Saturday, March 9, 2013

The Kargil controversy refuses to die down. Gen Malik responds to criticism




In January 2013, I had written a piece on NDTV website on Pakistan Gen Shahid Aziz's  revalation about Kargil war and Gen Musharraf's perfidy. Gen VP Malik, India's Army Chief in 1999, has responded to that piece AND another article in Outlook subsequently that criticised him. Here's the full email sent by Gen Malik to me. For reference I have pasted my earlier NDTV article. Read on.

Dear Nitin,

1. Two days ago, I came across an article written by you on a website. This was probably written  in the wake of Shahid Aziz's disclosures on Kargil war. You had spoken to me when that news was covered by NDTV.

2. What I said to you was that after Kargil war, we found a Pakistani regular officer's diary which indicated that (a) his (Pakistani) recce party had entered Indian territory around mid February, and (b) that Pervez Musharraf had visited his infiltration party at some location. One could not be certain if that location was on our or Pakistani side of the LoC. I want to emphasize that this information became available after and NOT before the war. It seems to me that you have given latter impression in your article.

3. There was another article written by someone for OUTLOOK magazine after Shahid Aziz's writing. This journalist interviewed Shyamal Dutta, IB Chief  during Kargil war. Dutta criticises me roundly and mentions that he wrote a letter to the PM and others with a copy to DGMO in June 1998, reporting increased Mujahideen activities across the LoC . What he conveniently overlooks is that the decision to launch Kargil war was taken by Pervez Musharraf, after he took over as Pakistan Army Chief on October 6, 1998. He was not Army Chief or a nation level decision maker in June 1998....Dutta's letter, written four months before Musharraf became Pak Army Chief thus had no relation with Kargil war intelligence. The Kargil Review Committee Report had taken all these aspects into consideration before coming to 'intelligence failure' conclusion.

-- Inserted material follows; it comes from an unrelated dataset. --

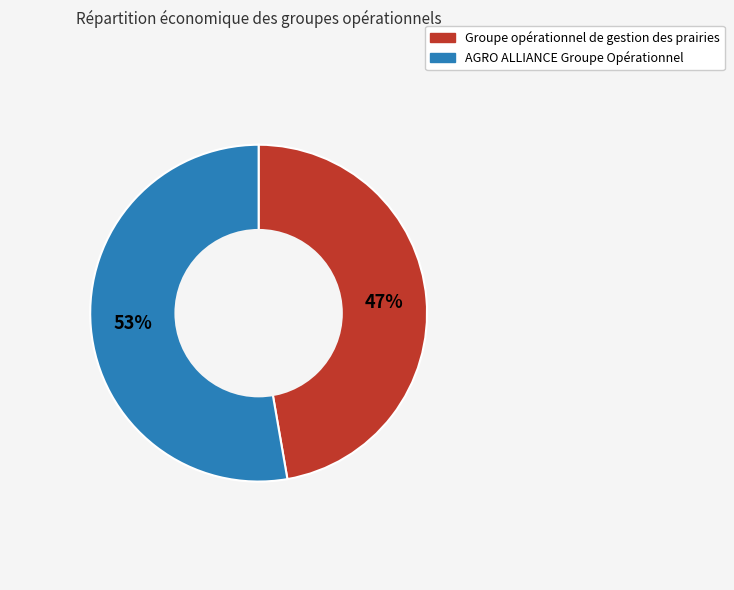

Does any single category account for the majority?

Yes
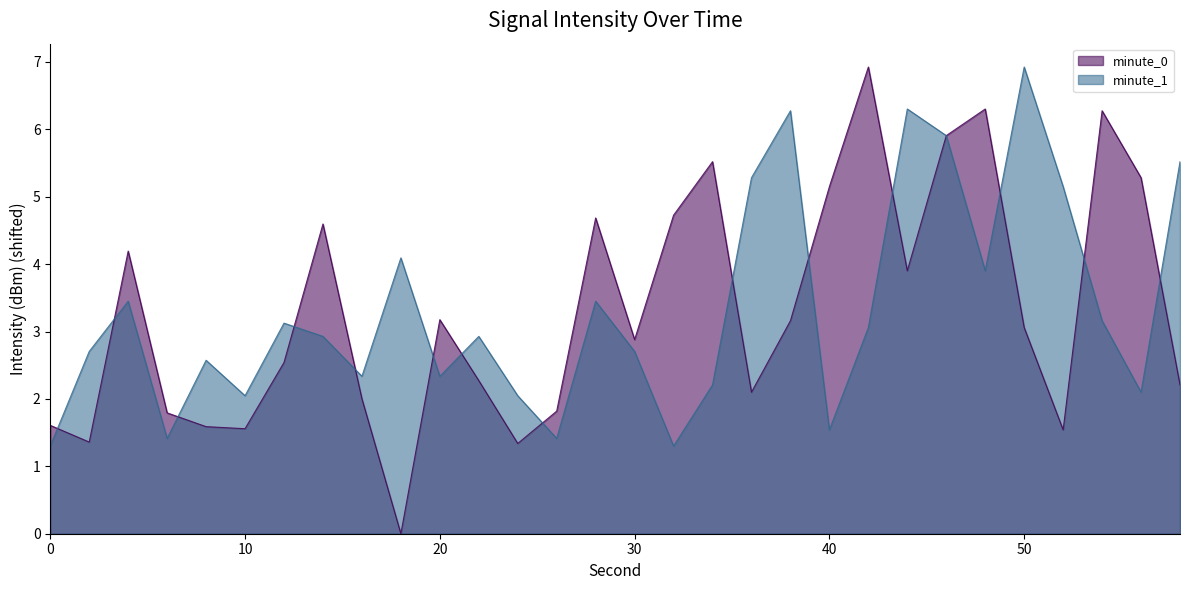

How many distinct data groups are displayed?

2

4. Incidentally, we now have documentary evidence that no Pakistani or Indian Mujahideen participated in Kargil war.

Regards,
Ved Malik  


THURSDAY, JANUARY 31, 2013


Kargil, LoC and Gen Musharraf


Former Pakistani president General Pervez Musharraf, unwanted in his own country and shunned by his own fraternity there, is fighting a desperate battle for survival. Under attack from some of his own Army colleagues for having kept large parts of the Pakistani establishment in the dark over the Kargil operation of 1999, General Musharraf through his aides and confidantes, is making new revelations about the 1999 India-Pakistan conflict.
On a TV programme aired on Geo TV on Thursday night, a former Pakistani colonel revealed that Musharraf had crossed the Line of Control in March 1999, a couple of months ahead of the actual Kargil conflict, which lasted two months.   Colonel (retd) Ashfaq Hussain alleged that General Musharraf entered 11 km inside Indian border to survey the area.
In his book ‘Witness to Blunder’, Colonel Hussain has written that Musharraf  himself crossed the LoC in a helicopter on March 28, 1999 and spent a night on  the Indian-controlled side.  
General VP Malik, who was the Indian army chief during the Kargil war, told NDTV: " The Indian Army had reports that the first Pakistani patrols had crossed over into Indian side of the LoC some time in February even as Prime Ministers Atal Behari Vajpayee and Nawaz Sharif were discussing the peace process and Vajpayee had taken the bus ride to Lahore.  Gen Musharraf, who had already planned the incursions into Kargil thought it fit to visit the forward areas immediately thereafter to assure the troops that the operation was going ahead as planned. It is therefore possible that Musharraf went there in March 1999 but whether he crossed the LoC or not, I cannot say."
In his book, Colonel Husain says the Kargil 'misadventure'  was masterminded by Major General Javed Hassan, General Mehmood and General Aziz. They made then president Musharraf agree to the plans, which later lead to a limited conflict between India and Pakistan.
However, General Musharraf, in an interview to Pakistan’s Geo TV,  said the Kargil conflict was a huge success militarily. He claimed that the Pakistani Army would have "conquered" 300 square miles of India, if  then prime minister Nawaz Sharif had not visited the US and succumbed to pressure from  then US President Bill Clinton to withdraw Pakistani troops from Indian territory.
Clearly nearly 14 years after the conflict, Kargil continues to make headlines.